Are these entirely necessary? After enough time, they start to build up on your harddisk.

Any downside to removing them manually?


----------



## El Fiendo (Oct 30, 2008)

As far as I know, and how I've handled them in the past, delete them. They are .tmp (temporary) and its yet to affect my computer stability. I think you're probably safe.


----------



## Steevo (Oct 30, 2008)

Use ccleaner to remove all the excess buildup of crap.


And the extention .tmp signifies a temporary file, and dump is a program debug dump or a crash dump. If it is a crash, look in it and see what program is causing it and ether fix it, uninstall it or learn to live with it.


----------



## El Fiendo (Oct 30, 2008)

I'm pretty sure I've found CCleaner overlooks these files.
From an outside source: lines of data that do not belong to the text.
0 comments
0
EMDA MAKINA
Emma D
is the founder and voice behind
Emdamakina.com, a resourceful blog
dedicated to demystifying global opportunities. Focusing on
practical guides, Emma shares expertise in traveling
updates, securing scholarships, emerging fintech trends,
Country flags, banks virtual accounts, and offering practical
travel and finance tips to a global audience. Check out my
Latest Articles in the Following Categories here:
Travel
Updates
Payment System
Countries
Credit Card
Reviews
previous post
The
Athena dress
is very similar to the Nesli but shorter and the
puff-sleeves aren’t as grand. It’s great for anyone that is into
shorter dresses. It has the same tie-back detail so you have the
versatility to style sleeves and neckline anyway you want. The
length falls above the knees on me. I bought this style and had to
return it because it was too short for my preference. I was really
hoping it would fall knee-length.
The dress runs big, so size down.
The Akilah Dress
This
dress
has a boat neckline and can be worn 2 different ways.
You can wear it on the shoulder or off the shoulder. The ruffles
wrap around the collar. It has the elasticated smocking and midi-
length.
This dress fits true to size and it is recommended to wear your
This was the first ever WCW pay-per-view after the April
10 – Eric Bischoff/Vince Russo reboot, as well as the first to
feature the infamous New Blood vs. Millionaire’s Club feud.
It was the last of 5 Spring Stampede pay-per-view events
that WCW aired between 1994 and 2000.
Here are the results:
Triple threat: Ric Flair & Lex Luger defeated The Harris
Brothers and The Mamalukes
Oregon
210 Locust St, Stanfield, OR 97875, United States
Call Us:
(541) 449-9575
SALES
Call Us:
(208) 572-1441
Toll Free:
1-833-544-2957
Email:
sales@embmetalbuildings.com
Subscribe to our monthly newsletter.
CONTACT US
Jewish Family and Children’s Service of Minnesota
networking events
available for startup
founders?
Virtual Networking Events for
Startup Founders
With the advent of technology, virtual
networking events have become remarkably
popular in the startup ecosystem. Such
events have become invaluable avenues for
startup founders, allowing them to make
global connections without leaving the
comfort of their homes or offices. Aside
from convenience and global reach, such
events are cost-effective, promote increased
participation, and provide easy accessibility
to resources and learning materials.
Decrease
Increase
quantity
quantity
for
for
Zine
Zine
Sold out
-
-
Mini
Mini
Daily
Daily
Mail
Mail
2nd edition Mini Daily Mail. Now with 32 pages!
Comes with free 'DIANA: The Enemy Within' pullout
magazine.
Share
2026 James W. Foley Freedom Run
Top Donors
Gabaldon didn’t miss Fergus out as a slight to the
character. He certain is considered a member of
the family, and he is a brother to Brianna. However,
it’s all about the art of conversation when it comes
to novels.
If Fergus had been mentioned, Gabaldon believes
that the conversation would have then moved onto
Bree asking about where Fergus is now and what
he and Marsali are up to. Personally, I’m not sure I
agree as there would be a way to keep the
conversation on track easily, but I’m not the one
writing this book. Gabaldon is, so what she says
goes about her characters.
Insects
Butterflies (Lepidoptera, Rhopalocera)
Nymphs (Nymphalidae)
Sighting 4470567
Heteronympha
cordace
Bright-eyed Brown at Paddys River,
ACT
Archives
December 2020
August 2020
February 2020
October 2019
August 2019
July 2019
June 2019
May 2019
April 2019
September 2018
I'm not sure why but they are safe to delete.


----------



## newconroer (Oct 30, 2008)

Yes, I'm familiar with what they are, but I was curious if Vista used them re-actively.

CCleaner does not seem to find all of them.

I'll do it manually.

Thanks


----------



## sneekypeet (Oct 30, 2008)

Personally I have always deleted my temp folder for benching...lol

Whe and after I install a bunch of things I clear it as well, I have never run into an issue with XP or Vista needing them!


----------



## 95Viper (Oct 30, 2008)

newconroer said:


> Yes, I'm familiar with what they are, but I was curious if Vista used them re-actively.
> 
> CCleaner does not seem to find all of them.
> 
> ...




They are there so you or whoever can de bug the trouble, mostly useless, you can probe around and turn off the crash dumping (Reporting).

CCleaner looks to your temp and tmp directories to delete those files, you need to go to options to include or exclude files or try using the windows drive cleaner built into windows.


----------